El economista reforzó que, frente a esa discusión, nadie dice que haya que eliminar la política detrás del programa; se propone, más bien, que se ejecute de otra manera, con un diseño alternativo que permita llegar al mismo fin. “Nadie dice que hay que eliminar el programa de alimentación escolar, sino que debe reformularse para llegar al mismo objetivo”, citó como idea clave. Además explicó que, este año, el proceso se adelantó para ganar tiempo y que, al revisar programas, se entrega una recomendación, pero la circular no indicaba una eliminación de funciones, sino una reformulación inicial.
La finalidad, añadió, es que estas evaluaciones se hagan anualmente y que, en esta ocasión, la innovación fue adelantar etapas para que los servicios públicos dispongan de más tiempo para ajustar acciones.
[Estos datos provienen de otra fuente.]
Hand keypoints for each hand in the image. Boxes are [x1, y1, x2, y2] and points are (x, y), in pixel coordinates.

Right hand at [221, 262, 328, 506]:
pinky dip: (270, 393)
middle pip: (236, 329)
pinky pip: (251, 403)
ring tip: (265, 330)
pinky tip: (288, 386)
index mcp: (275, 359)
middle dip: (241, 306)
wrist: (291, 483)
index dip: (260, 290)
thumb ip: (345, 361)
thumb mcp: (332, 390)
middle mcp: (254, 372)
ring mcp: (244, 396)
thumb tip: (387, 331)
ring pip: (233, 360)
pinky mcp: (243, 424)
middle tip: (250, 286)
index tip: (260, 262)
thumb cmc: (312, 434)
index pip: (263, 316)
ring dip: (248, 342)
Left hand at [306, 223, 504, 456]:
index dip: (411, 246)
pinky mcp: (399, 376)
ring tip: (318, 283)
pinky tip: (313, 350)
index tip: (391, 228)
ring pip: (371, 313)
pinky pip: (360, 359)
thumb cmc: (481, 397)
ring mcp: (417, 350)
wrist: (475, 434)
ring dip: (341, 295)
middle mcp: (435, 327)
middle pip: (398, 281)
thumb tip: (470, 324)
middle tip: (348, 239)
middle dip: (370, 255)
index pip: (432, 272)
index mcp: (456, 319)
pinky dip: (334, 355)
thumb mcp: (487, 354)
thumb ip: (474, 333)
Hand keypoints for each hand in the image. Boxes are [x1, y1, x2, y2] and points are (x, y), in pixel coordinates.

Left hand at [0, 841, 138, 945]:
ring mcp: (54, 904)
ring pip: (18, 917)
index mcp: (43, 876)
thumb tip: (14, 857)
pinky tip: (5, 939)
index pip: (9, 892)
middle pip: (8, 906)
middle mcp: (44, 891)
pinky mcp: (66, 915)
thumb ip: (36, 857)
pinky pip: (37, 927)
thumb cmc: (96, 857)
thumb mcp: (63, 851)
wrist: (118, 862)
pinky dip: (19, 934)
En ese marco, insistió en que no se trata de recortar de forma arbitraria, sino de arreglar o rediseñar instrumentos para mantener el objetivo social sin duplicar costos. Este tema forma parte de un debate mayor sobre la modernización del Estado y la eficiencia del gasto público en Chile.
Para las familias y comunidades escolares, la lectura práctica es simple: el compromiso con la alimentación de los estudiantes no está en riesgo de desaparecer, sino que podría adaptarse a través de un nuevo formato que conserve el apoyo y los resultados, pero con herramientas diferentes. En esa línea, el foco está en la implementación y en que cualquier cambio mantenga la cobertura y la calidad del programa sin sacrificar su objetivo social.